Slickone said: Do you get migraines when the pressure changes in either direction?
Studies indicate that there are people who do react to the pressure's going in both directions, while other people only get migraines if the pressure goes in one direction or the other.
Most of my barometric-pressure-related migraines happen when the pressure suddenly lowers. I think that's the most common type of pressure-related migraine.
I can feel it even when a storm is pretty far away (several hundred miles), if the storm is powerful enough. I've had two really bad headaches over the past few days, as that deadly-Oklahoma-tornado-producing storm has approached and passed over my area.

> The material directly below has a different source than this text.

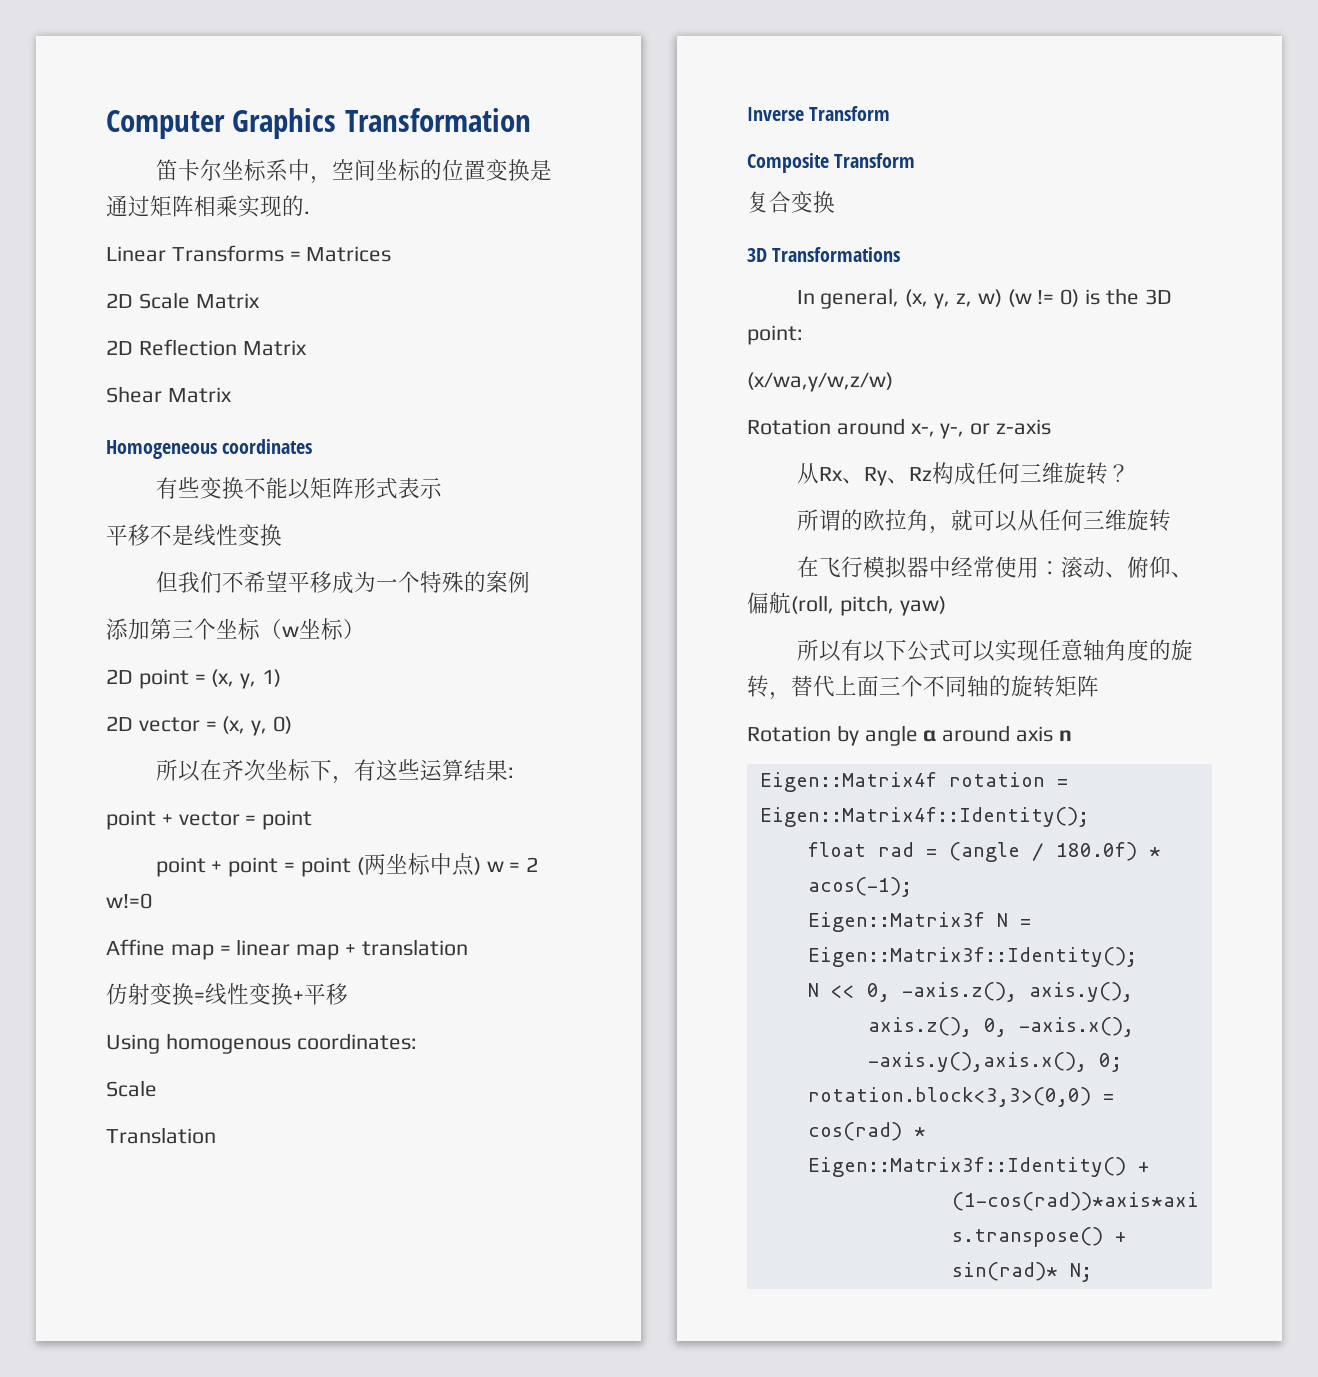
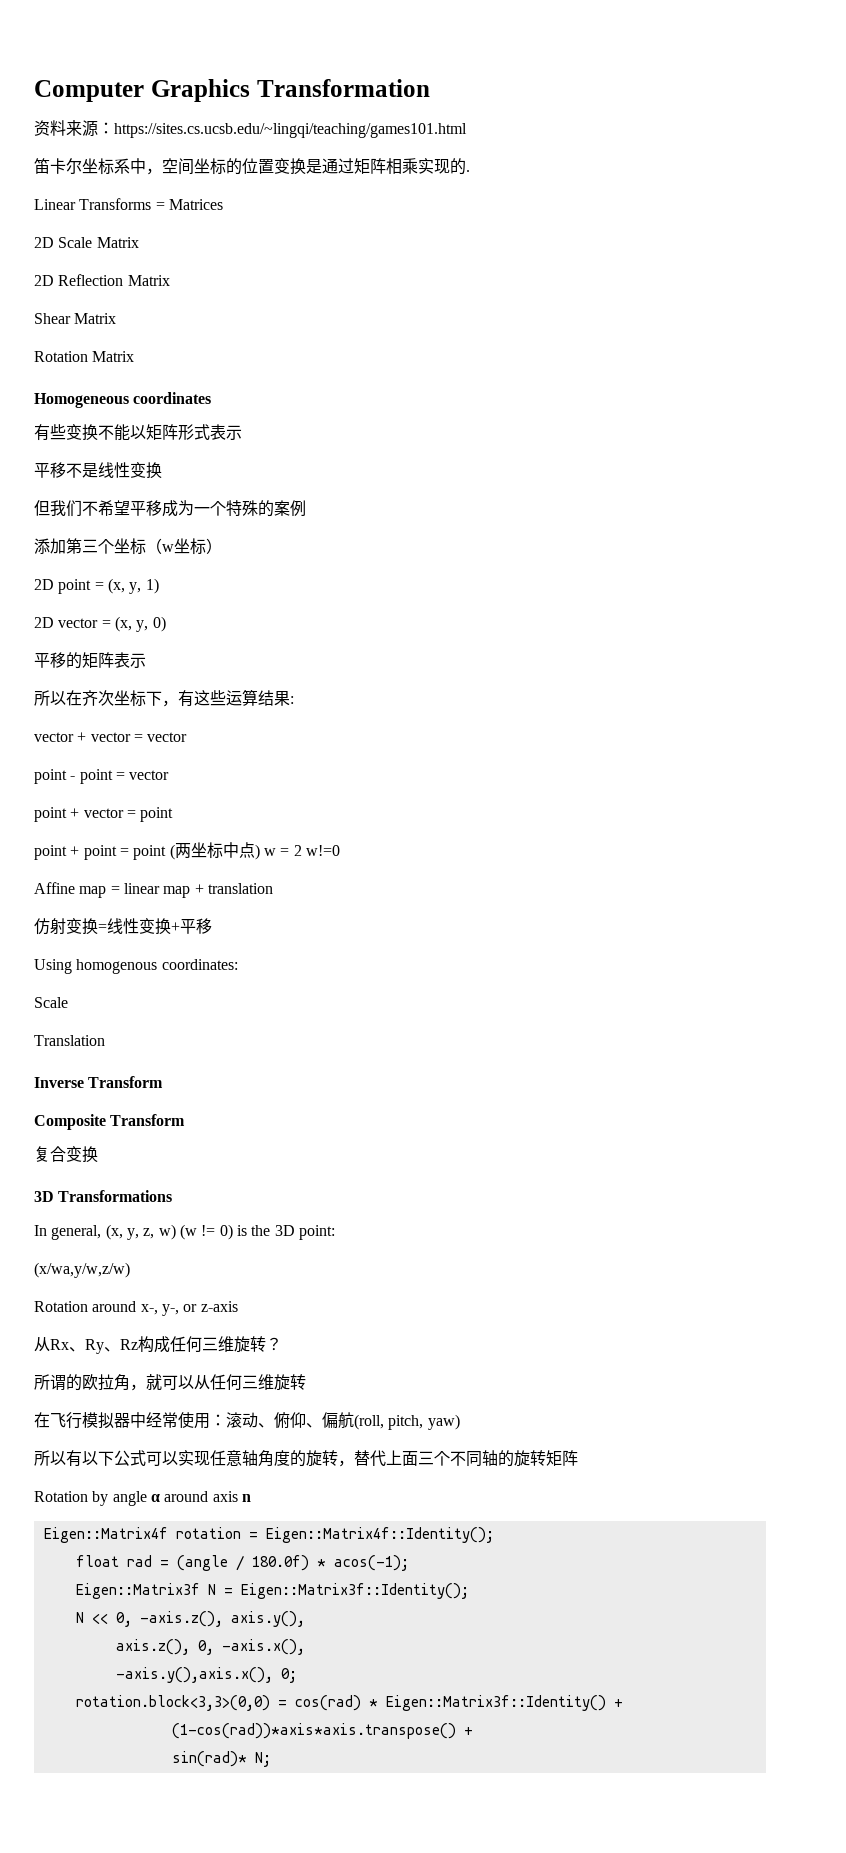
(531, 120) none -> [34,120,467,138] // 资料来源：https://sites.cs.ucsb.edu/~lingqi/teaching/games101.html
(232, 395) none -> [34,351,135,362] // Rotation Matrix
(293, 725) none -> [34,652,146,669] // 平移的矩阵表示
(514, 772) none -> [34,732,188,742] [34,769,170,784] // vector + vector = vector // point - point = vector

As the jet stream has lowered its position in the last year or so, and also has become more turbulent in its positioning (roaming all around on top of my region), I am getting more related migraines than I used to in this region. Previously, the worst area I'd ever lived for weather headaches was Boston with all the nor'easters.
=== I don't know how accurate those new Accuweather forecasting tools are, since the other night I checked it when it was already dark out and raining hard, yet their "lawn and garden" forecast said it was "good for mowing the lawn" right then.
They also have a hair frizz forecast, with, no kidding, an "emergency" level of the liklihood of experiencing hair frizz. Yesterday the entire East Coast was highlighted in red for a hair-day "emergency".
At least they are trying new things out.
posted: May. 29, 2013 @ 6:11p
Yes I get weather-related migraines, and yes often when the barometric pressure decreases. I know quite a few people who have moved to southern California from other places who now get them (and never did in the place they moved from). But I often find the forecasts to be inaccurate. I get them often during times they say the risk is low. So I'd take the forecasts with a grain of salt and not rely too heavily on them.
I think smog has been shown to contribute to breathing issues, mucus membrane irritation, lung damage, cancer later in life, etc., but not migraine headaches. I've never seen smog on a list of typical migraine triggers (like MSG, red wine, too little sleep, so on and so forth.)